The inscription may be read, Kangxi ershisan nian bing dadian yishi zao Xiwangzhao zuchuan liulijiang Yan Jialun, nan Yongqing /mi xiong Yang Yilong, nan Shichang di Ru Mingji, and may be translated, 'Made in the 23rd year of the Kangxi reign (1685) at the same time as the building of the Great Hall using traditional methods passed down through the generations by the ceramic craftsmen from Xiwangzhao (including) Yan Jialun and son Shichang, (and his) distant younger brother Ru Mingji'. Xiwangzhao is the name of a county village in Hebei province. The top of one of the stands is inscribed with the characters, dong lei yi (northeast one) and dong nan er (southeast two).

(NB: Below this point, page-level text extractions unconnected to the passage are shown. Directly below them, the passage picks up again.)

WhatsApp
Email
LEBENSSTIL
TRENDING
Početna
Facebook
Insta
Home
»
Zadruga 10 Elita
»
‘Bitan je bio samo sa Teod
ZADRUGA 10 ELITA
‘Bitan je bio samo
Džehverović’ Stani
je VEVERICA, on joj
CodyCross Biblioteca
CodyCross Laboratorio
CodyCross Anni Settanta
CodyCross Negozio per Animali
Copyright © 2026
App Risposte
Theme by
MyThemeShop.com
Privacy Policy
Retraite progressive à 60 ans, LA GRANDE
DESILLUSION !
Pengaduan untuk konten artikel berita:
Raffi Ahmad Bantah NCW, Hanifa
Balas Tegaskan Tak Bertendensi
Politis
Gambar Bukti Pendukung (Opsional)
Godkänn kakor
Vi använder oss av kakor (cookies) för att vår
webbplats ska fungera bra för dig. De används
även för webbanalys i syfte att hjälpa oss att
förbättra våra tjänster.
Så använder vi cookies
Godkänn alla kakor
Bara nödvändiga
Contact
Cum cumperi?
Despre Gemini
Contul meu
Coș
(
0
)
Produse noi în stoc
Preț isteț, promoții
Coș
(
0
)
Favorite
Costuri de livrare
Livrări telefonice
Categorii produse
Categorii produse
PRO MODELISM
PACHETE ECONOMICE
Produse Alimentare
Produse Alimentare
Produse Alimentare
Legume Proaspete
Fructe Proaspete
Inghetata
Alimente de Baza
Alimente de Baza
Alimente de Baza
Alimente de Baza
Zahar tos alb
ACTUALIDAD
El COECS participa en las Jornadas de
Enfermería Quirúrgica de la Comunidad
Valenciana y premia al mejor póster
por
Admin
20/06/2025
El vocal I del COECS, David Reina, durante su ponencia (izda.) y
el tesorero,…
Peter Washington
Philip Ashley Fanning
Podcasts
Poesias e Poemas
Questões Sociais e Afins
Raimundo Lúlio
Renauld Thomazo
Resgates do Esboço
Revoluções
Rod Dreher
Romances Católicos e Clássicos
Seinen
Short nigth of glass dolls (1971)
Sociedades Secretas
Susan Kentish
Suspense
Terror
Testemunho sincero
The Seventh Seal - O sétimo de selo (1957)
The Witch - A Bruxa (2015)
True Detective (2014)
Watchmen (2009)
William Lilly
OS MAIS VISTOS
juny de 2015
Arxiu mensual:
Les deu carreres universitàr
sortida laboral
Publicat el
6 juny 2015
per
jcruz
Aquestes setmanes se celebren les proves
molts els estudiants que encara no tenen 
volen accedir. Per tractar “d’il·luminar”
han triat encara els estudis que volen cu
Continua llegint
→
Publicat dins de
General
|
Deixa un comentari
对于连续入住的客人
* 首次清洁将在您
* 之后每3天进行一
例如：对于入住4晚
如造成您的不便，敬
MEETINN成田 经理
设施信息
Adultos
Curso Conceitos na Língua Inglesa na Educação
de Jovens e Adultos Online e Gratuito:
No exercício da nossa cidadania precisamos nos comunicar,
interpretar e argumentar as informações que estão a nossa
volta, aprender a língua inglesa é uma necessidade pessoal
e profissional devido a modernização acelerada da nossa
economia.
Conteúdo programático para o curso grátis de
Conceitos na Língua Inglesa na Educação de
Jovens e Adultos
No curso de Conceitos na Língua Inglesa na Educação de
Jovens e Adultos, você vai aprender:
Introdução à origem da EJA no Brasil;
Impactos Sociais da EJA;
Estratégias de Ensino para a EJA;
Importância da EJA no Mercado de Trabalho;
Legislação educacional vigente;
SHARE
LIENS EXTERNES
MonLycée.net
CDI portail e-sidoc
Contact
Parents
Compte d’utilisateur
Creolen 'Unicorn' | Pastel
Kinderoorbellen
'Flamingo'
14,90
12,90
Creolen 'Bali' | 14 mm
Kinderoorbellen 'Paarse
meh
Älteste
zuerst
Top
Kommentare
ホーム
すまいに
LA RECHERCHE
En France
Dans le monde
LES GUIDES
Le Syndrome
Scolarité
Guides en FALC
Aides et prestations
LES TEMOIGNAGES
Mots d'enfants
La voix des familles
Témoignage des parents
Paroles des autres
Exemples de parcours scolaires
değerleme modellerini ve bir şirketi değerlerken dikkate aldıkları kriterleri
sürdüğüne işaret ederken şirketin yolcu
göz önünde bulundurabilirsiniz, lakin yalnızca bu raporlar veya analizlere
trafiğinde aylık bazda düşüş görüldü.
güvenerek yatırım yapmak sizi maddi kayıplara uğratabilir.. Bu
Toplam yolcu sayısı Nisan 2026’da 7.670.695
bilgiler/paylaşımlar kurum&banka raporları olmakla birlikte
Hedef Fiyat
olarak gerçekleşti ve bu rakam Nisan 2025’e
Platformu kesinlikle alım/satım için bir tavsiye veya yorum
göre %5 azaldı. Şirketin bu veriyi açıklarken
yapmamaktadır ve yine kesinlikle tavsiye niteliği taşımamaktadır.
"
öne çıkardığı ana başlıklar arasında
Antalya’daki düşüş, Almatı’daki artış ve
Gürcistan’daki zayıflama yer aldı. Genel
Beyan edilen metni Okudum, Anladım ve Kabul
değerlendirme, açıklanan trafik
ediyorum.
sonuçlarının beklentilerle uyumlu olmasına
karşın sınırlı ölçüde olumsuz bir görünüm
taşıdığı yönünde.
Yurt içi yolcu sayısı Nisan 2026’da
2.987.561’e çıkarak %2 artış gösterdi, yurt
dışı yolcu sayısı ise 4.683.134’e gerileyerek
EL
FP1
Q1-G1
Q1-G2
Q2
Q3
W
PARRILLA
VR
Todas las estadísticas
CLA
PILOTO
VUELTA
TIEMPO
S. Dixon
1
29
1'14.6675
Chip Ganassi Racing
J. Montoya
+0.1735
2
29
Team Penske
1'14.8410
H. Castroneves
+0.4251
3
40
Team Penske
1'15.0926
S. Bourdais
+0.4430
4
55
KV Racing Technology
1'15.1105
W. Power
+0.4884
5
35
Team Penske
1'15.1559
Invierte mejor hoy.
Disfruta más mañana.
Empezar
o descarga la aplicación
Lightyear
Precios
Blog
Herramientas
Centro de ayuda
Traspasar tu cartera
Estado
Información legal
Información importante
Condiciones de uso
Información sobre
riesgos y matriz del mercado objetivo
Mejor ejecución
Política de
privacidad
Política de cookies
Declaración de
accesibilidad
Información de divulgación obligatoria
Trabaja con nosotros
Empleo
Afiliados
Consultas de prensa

During the Ming period the main centers for tile production were in Shanxi, Hebei and Henan counties in the north and Jiangsu, Jiangxi, Fujian and Guangdong counties in the south. According to J. Harrison-Hall, Ming Ceramics in the British Museum, London, 2001, pp. 537 - 8, large tilework figures were "made in section moulds, hand finished, and glazed in the sancai or fahua palettes of the tile-making industries", and "would have been produced in specially built small kilns". The author goes on to note that "large-scale sculptures, created by artisans rather than by individual artists, were predominantly produced for religious purposes", with most of them placed in temples. The figures of Daoist or Buddhist deities would have been located within the temple, while the Buddhistic lions, in their capacity as defender of the Buddhist law and protector of sacred buildings, were most likely placed at the entrance of a temple or shrine or even sometimes at the entrance to a private residence.
For another pair of equally large buddhistic lions dated to the late 16th century and attributed to Shanxi province, but glazed in a sancai rather than the fahua palette of the present pair, see d'Argencé, ed., Chinese, Korean and Japanese Sculpture in the Avery Brundage Collection, Japan, 1974, pp. 320 - 1, no. 171. See, also, the pair glazed predominantly in aubergine and turquoise and dated to the 16th century sold Christie's, New York, 1 June 1990, lot 209.